● **QUOTED PASSAGE**
--*--

Fortunately, certain communities, especially in life sciences, have several large efforts in progress to standardize ontologies for common and important areas. For example, there is the Scientific Publishing Task Force at the W3 whose goal is:
To develop a general purpose ontology for self-publishing single experiment in RDF format that will facilitate data sharing, discovery and integration. Applications such as web-publishing tool and semantic search engine that are built on top of this ontology will demonstrate the emerging semantic standards and technologies can help developing more interactive scientific communities centered around user-generated scientific contents on the web .
As Nova mentioned, the great value of the semantic web is that it allows automagic integration of data from all over the place, and the only way that we’re going to acheive this is if the semantic silos agree on vocabulary–or at least on a way to easily map between different-but-similar vocabularies. Because of this, I think that in each domain there will be natural convergence on whatever ontologies are needed by the domain. Furthermore, cross-domain ontologies will help specific ontologies have some common ground. If, for example, Nova’s company used foaf:Person as the basis for users in their architecture, even if he might have created his own specialized vocabulary in addition to the inherited properties, my system would at the very least be able to query his system for the subset of properties that we both have in common.
Even though FOAF’s certainly not perfect or complete, it’s commonly used, which makes it valuable (of course, there are arguments against using an ontology just because it’s popular).
So while I agree that, at the moment, there are only a handful of commonly used, useful OWL ontologies that one can draw on, we’re still early in the age of the semantic web, and this problem will only improve with time and with efforts to develop the types of reasonable, common ontologies that Nova, and I, and anyone else working on this type of stuff, will really need in order to allow true data integration of our semantic silos.

--*--

● **SOURCE MATERIAL**
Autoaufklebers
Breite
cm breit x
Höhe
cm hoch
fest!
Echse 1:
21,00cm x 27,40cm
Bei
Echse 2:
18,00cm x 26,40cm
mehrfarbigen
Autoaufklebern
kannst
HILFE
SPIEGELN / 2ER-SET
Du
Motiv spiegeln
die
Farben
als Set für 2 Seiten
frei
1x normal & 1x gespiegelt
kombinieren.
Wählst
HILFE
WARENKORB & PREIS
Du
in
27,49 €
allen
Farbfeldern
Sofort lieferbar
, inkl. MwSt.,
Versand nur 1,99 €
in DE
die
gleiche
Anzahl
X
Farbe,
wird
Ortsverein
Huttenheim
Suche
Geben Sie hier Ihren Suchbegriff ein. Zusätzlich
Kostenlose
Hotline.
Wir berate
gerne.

--*--

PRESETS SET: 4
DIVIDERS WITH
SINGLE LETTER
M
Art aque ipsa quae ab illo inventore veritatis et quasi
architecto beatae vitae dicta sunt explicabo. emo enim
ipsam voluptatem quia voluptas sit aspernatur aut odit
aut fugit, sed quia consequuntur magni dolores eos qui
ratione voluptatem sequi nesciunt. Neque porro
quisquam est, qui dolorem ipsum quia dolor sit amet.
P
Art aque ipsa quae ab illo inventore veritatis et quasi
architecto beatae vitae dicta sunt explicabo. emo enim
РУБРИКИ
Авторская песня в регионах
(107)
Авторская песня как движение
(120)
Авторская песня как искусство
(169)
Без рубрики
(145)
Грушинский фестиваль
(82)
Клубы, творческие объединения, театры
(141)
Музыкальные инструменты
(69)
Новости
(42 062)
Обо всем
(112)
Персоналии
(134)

--*--

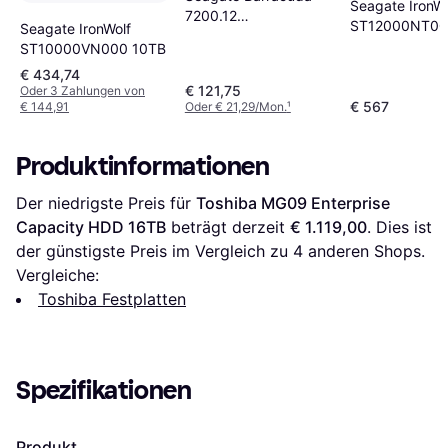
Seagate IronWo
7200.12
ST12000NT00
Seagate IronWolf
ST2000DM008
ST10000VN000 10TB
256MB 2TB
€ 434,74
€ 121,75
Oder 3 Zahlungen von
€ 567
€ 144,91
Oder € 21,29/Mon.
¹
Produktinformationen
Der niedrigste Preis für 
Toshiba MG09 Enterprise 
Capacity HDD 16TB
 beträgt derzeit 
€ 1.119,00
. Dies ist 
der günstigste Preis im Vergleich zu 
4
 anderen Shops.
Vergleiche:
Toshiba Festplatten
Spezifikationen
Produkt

--*--

● **PROBLEMS TO WORK ON**
a. Duplicate the passage on semantic web ontologies between "Even though FOAF’s" and "our semantic silos.", inclusive.
b. Pull out every line of the records that contains the word "voluptatem".
The passage on semantic web ontologies and the records have no connection to each other.

● **ANSWERS FOR THIS EXERCISE**
a.
Even though FOAF’s certainly not perfect or complete, it’s commonly used, which makes it valuable (of course, there are arguments against using an ontology just because it’s popular).
So while I agree that, at the moment, there are only a handful of commonly used, useful OWL ontologies that one can draw on, we’re still early in the age of the semantic web, and this problem will only improve with time and with efforts to develop the types of reasonable, common ontologies that Nova, and I, and anyone else working on this type of stuff, will really need in order to allow true data integration of our semantic silos.

b.
ipsam voluptatem quia voluptas sit aspernatur aut odit
ratione voluptatem sequi nesciunt. Neque porro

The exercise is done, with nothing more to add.